I may be missing something obvious here, but . . .
If all you want to do is move a meter needle slowly back and forth when you open and close a switch, there's a much easier (and cheaper) way to do it.
Power a voltmeter with (an appropriate) DC voltage that's fed through a resistor and the meter terminals are in parallel with an electrolytic capacitor (it has a + or - marking so be sure to match polarities). The values of the resistor and cap will determine how long it takes the meter to reach full scale. At first, the cap acts as a short (closed circuit, so make sure your resistor is large enough to prevent a fuse from blowing), so the meter reads "0" when voltage is first applied, but as the cap charges, it increases in resistance, so more voltage goes to the meter, and the needle gradually rises to report the voltage supply.
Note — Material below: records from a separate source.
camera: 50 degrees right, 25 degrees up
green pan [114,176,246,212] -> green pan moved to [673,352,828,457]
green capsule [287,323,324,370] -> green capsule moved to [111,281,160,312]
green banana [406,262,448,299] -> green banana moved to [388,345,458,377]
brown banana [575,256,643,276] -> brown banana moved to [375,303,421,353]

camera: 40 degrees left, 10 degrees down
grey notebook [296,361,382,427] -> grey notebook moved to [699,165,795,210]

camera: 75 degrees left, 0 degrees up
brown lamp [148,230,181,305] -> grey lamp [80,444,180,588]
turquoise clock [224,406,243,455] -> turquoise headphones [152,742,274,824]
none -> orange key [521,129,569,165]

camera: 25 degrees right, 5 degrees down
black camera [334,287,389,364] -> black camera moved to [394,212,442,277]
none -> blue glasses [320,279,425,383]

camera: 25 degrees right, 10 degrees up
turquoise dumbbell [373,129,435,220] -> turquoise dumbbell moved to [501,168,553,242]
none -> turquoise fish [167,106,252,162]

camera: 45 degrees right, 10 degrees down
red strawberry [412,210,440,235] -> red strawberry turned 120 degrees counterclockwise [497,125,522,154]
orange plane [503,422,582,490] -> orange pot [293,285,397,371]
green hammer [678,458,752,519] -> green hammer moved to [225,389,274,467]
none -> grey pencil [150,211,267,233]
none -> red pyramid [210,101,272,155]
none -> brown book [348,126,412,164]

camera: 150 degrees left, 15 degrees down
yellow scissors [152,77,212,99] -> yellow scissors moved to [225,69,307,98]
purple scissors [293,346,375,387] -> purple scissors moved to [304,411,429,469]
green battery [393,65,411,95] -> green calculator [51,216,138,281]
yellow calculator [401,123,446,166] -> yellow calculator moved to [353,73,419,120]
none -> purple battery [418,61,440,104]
By choosing higher values you can even make it fast at first, then gradually slower and slower as the capacitor reaches full charge (and looks like an open switch).
When the power is disconnected, the cap acts as a very small short-term battery that gradually discharges through the meter, so it slowly falls from the full voltage reading to zero. Just put a "Temperature" scale on the meter face.
By choosing good values for the resistor and cap, you can choose the speed that the meter rises to full and drops to zero (can be two different speeds). High values will take a long time to rise and fall, low values will make the needle move quicker.
If you want just the fall-time to be faster, put a second resistor in parallel with the capacitor to give it an additional discharge path. Measure the resistance of the meter itself, use the same value resistor, and the meter will fall twice as fast. Again, different values will also affect the rise time, since the extra resistor is now in the rise circuit, as well.
To save time, you can work with battery power to keep from blowing a fuse, and use potentiometers to get the resistances the way you want, and connect capacitors in parallel or series to get odd values. Capacitors work the opposite of resistors -- caps in parallel handle the same voltage, but have more capacitance. Resistors in parallel handle more wattage, but have lower resistance. Caps in series have less capacitance, resistors in series have more resistance. Multiply R (in ohms) times C (in farads, 1 uF is 1/1,000,000 Farad) to get timing values.